■ **Task item**
List each row that contains the string "What".

■ **Dataset entries**
>>>>>

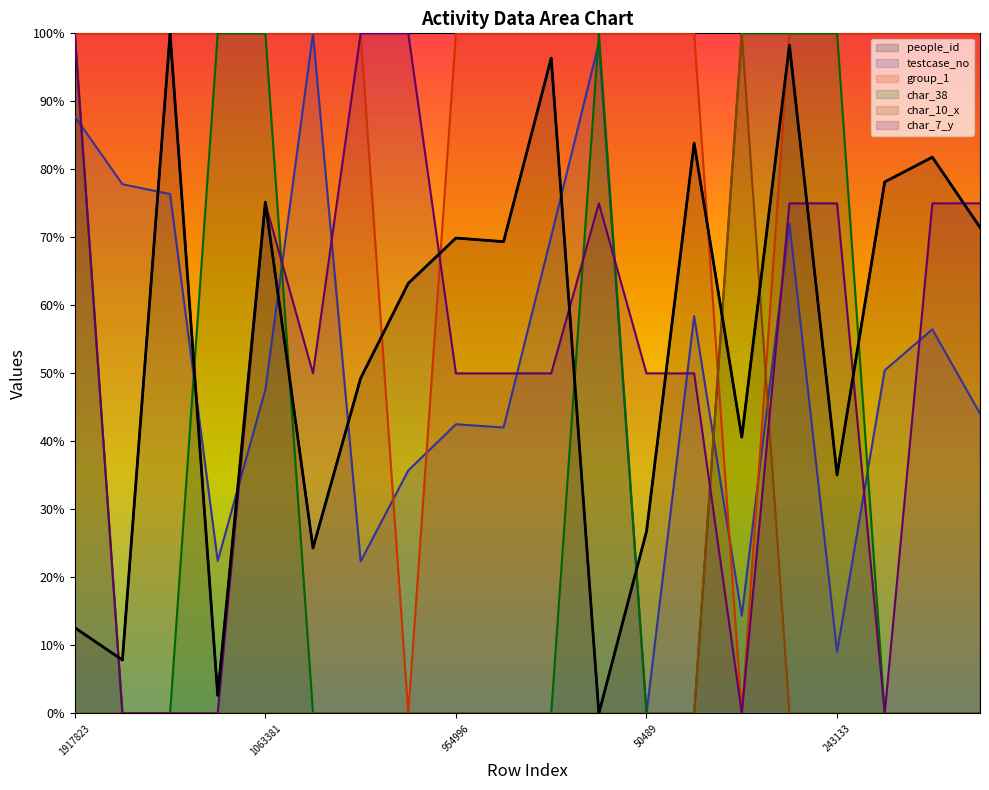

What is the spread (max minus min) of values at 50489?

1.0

<<<<<
>>>>>

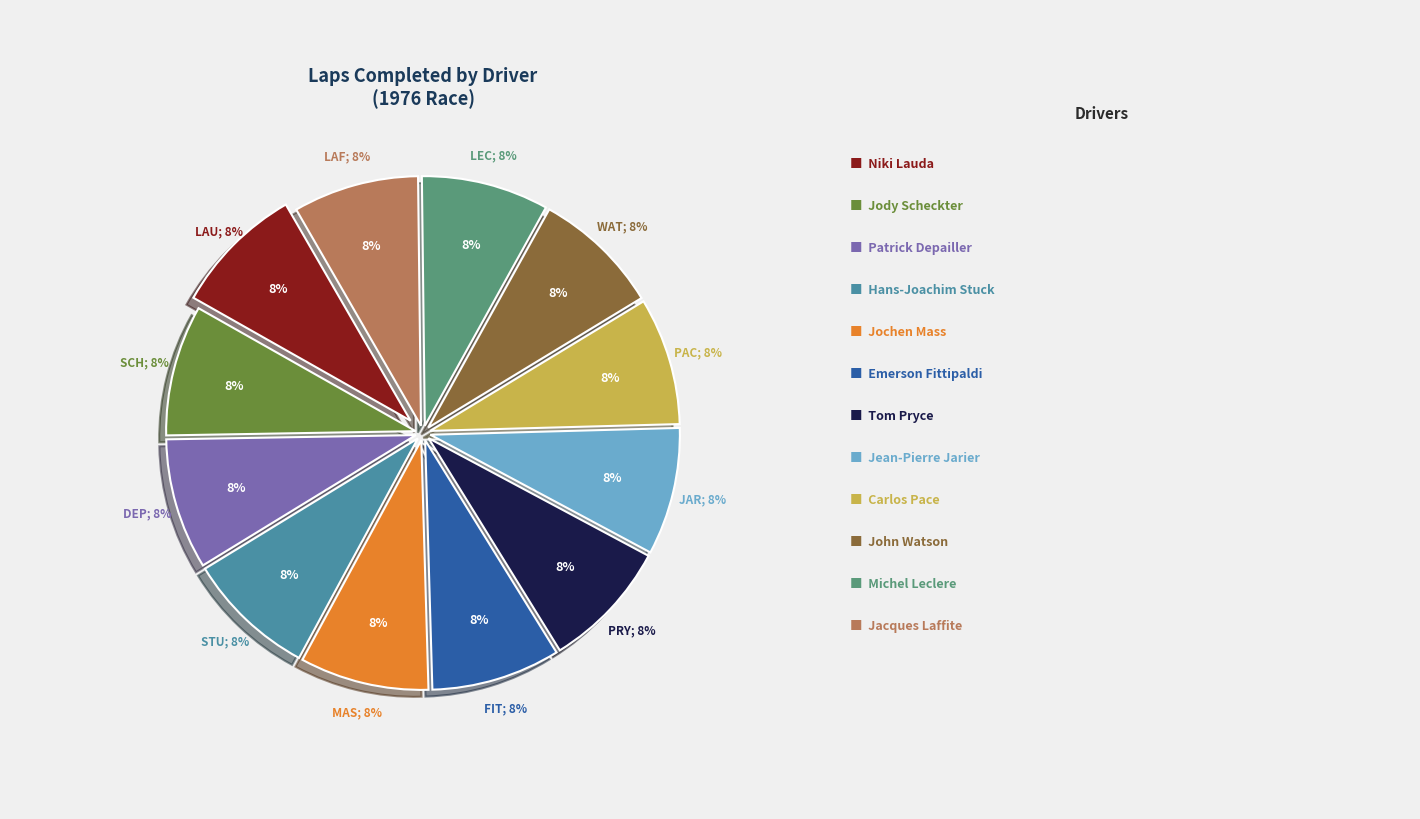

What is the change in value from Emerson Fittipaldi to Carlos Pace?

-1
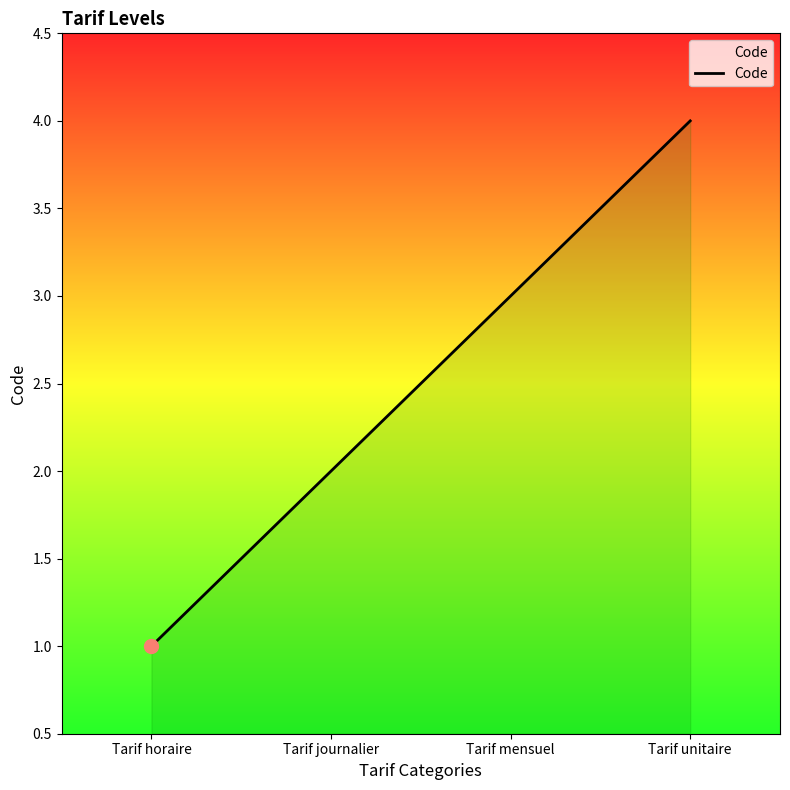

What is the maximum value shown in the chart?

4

<<<<<

■ **Written solution**
What is the spread (max minus min) of values at 50489?
What is the change in value from Emerson Fittipaldi to Carlos Pace?
What is the maximum value shown in the chart?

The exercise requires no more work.